* _ÜBUNGSTEXT_
Bus geht nach Kollision mit Lkw in Flammen auf

Welt / 23.10.2015 • 22:30 Uhr / 3 Minuten Lesezeit
Nur acht Insassen des Busses haben den tragischen Unfall überlebt. Vier von ihnen wurden schwer verletzt. AFP
Nur acht Insassen des Busses haben den tragischen Unfall überlebt. Vier von ihnen wurden schwer verletzt. AFP

Lkw-Lenker verlor die Kontrolle über sein Fahrzeug. Mindestens 43 Menschen sterben
in den Flammen.

Bordeaux. Es sollte ein Tagesausflug für Senioren werden und endete nach wenigen Kilometern in einer Tragödie auf einer kleinen französischen Landstraße: Bei einem der schwersten Busunfälle in Europa sind im Südwesten Frankreichs mindestens 43 Menschen ums Leben gekommen. Der Reisebus mit einer Seniorengruppe an Bord kollidierte auf einer Landstraße rund 40 Kilometer östlich der Stadt Bordeaux mit einem Lastwagen, beide Fahrzeuge gingen in Flammen auf.

In dem Lkw kamen der Fahrer und sein drei Jahre alter Sohn ums Leben. In dem Reisebus seien 41 oder 42 Menschen ums Leben gekommen. Nach Angaben des ermittelnden Staatsanwalts Christoph Auger blieb zunächst unklar, ob alle angemeldeten Passagiere dabei waren.

* _BEREITGESTELLTE DATEN_
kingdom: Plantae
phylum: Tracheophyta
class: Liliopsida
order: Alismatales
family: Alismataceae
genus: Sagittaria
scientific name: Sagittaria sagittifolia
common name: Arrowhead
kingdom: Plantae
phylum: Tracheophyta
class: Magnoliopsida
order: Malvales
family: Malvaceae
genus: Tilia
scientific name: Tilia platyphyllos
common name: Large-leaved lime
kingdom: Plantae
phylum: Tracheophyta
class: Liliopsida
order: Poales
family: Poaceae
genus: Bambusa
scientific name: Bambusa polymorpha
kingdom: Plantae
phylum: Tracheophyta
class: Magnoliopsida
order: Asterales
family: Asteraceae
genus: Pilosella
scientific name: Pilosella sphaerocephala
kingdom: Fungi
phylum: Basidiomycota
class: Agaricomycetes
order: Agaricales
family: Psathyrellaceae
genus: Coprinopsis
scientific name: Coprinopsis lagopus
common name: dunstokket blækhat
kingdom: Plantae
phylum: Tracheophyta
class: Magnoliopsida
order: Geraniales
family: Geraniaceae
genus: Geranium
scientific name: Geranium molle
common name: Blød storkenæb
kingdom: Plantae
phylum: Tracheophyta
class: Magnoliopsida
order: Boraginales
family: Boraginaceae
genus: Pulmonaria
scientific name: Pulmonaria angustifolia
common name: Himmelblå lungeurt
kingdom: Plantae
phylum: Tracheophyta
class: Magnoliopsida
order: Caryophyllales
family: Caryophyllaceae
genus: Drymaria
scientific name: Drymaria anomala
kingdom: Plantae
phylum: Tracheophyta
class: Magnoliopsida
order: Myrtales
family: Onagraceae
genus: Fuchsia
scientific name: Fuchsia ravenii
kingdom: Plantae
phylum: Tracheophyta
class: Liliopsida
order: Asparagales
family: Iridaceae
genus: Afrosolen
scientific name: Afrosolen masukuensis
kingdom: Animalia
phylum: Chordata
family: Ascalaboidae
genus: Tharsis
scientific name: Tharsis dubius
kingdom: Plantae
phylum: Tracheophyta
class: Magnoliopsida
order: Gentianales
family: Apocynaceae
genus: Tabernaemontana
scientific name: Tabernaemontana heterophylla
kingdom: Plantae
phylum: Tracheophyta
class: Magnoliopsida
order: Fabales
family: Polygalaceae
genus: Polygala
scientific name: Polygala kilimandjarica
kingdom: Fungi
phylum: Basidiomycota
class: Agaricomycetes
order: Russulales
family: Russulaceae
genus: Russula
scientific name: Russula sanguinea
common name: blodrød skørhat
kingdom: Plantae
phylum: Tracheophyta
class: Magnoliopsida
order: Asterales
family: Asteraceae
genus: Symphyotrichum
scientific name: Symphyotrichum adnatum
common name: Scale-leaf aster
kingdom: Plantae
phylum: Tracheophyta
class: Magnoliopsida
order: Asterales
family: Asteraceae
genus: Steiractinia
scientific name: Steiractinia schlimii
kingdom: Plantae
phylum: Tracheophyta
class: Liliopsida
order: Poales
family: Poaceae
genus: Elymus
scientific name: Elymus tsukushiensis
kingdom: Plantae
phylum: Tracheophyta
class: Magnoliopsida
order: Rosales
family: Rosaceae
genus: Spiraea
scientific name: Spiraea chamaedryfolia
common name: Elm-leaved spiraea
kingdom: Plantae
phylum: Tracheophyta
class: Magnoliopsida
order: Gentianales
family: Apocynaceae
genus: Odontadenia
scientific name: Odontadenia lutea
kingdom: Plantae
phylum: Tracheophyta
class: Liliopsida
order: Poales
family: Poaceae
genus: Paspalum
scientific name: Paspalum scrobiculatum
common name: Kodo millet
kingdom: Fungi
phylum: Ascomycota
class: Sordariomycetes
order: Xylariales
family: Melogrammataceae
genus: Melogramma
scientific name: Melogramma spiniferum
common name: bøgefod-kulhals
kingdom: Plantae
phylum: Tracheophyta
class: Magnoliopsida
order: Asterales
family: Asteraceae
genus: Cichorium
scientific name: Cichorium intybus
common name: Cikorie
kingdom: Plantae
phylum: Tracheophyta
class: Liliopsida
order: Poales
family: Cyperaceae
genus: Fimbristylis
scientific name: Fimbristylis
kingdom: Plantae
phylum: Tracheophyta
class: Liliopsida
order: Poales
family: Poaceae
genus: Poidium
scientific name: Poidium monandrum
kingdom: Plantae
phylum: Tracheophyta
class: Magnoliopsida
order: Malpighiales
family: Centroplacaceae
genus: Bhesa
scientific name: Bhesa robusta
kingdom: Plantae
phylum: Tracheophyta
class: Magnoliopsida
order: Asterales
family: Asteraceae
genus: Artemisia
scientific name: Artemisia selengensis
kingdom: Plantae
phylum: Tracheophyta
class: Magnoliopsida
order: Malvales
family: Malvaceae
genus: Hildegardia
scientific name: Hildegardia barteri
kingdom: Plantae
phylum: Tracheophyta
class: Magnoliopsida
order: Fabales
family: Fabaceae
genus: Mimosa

* _ARBEITSAUFTRAG_
Wie weit von Bordeaux entfernt ereignete sich der Unfall laut dem Bericht über das Busunglück, und in welcher Richtung?

* _LÖSUNG_
Rund 40 Kilometer östlich der Stadt Bordeaux.